**WORK TO BE COMPLETED**
Could the entries below be reproduced exactly, with the images removed?

**GIVEN DATA**
------------------------

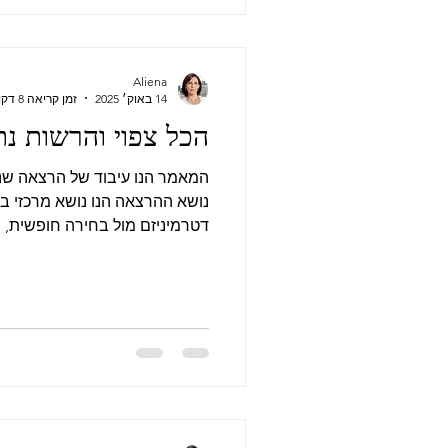
Aliena
14 באוק׳ 2025
זמן קריאה 8 דקות
הכל צפוי והרשות נת
נושא ההרצאה הנו נושא מרכזי בפ
דטרמיניזם מול בחירה חו
שונות לבח
מאורע בעולם, פעולות, החלטות 
באופן בלעדי על ידי אירועים קודמ
היתר, כי
בגורל), הסוף ידוע מראש, בדטרמ
אלא גם כל שלב ושלב בדרך. עקר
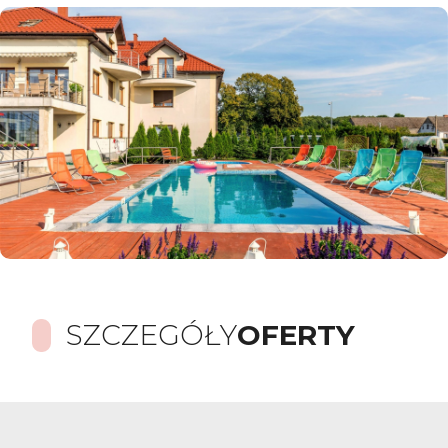
SZCZEGÓŁY
OFERTY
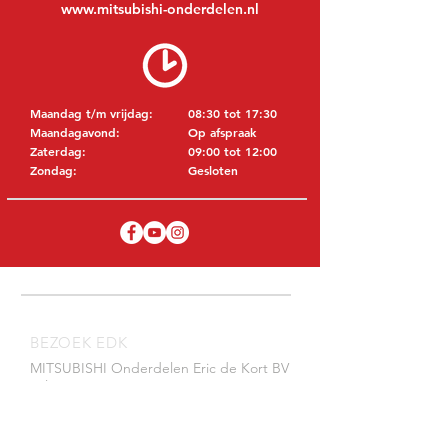
www.mitsubishi-onderdelen.nl
Maandag t/m vrijdag:
08:30 tot 17:30
Maandagavond:
Op afspraak
Zaterdag:
09:00 tot 12:00
Zondag:
Gesloten
BEZOEK EDK
MITSUBISHI Onderdelen Eric de Kort BV
Julianastraat 19
5171 GK Kaatsheuvel
NEDERLAND
T: +31 (0)416 28 01 79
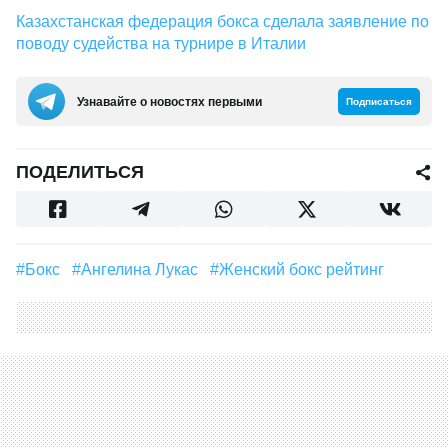
Казахстанская федерация бокса сделала заявление по
поводу судейства на турнире в Италии
Узнавайте о новостях первыми
Подписаться
ПОДЕЛИТЬСЯ
#Бокс
#Ангелина Лукас
#женский бокс рейтинг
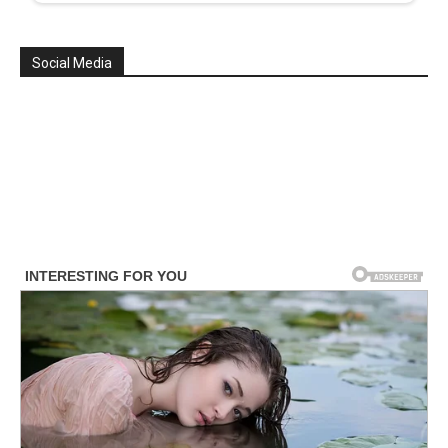
Social Media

------------------------

**SOLUTION**
Aliena
14 באוק׳ 2025
זמן קריאה 8 דקות
הכל צפוי והרשות נת
נושא ההרצאה הנו נושא מרכזי בפ
דטרמיניזם מול בחירה חו
שונות לבח
מאורע בעולם, פעולות, החלטות 
באופן בלעדי על ידי אירועים קודמ
היתר, כי
בגורל), הסוף ידוע מראש, בדטרמ
אלא גם כל שלב ושלב בדרך. עקר
SZCZEGÓŁY
OFERTY
www.mitsubishi-onderdelen.nl
Maandag t/m vrijdag:
08:30 tot 17:30
Maandagavond:
Op afspraak
Zaterdag:
09:00 tot 12:00
Zondag:
Gesloten
BEZOEK EDK
MITSUBISHI Onderdelen Eric de Kort BV
Julianastraat 19
5171 GK Kaatsheuvel
NEDERLAND
T: +31 (0)416 28 01 79
Казахстанская федерация бокса сделала заявление по
поводу судейства на турнире в Италии
Узнавайте о новостях первыми
Подписаться
ПОДЕЛИТЬСЯ
#Бокс
#Ангелина Лукас
#женский бокс рейтинг
Social Media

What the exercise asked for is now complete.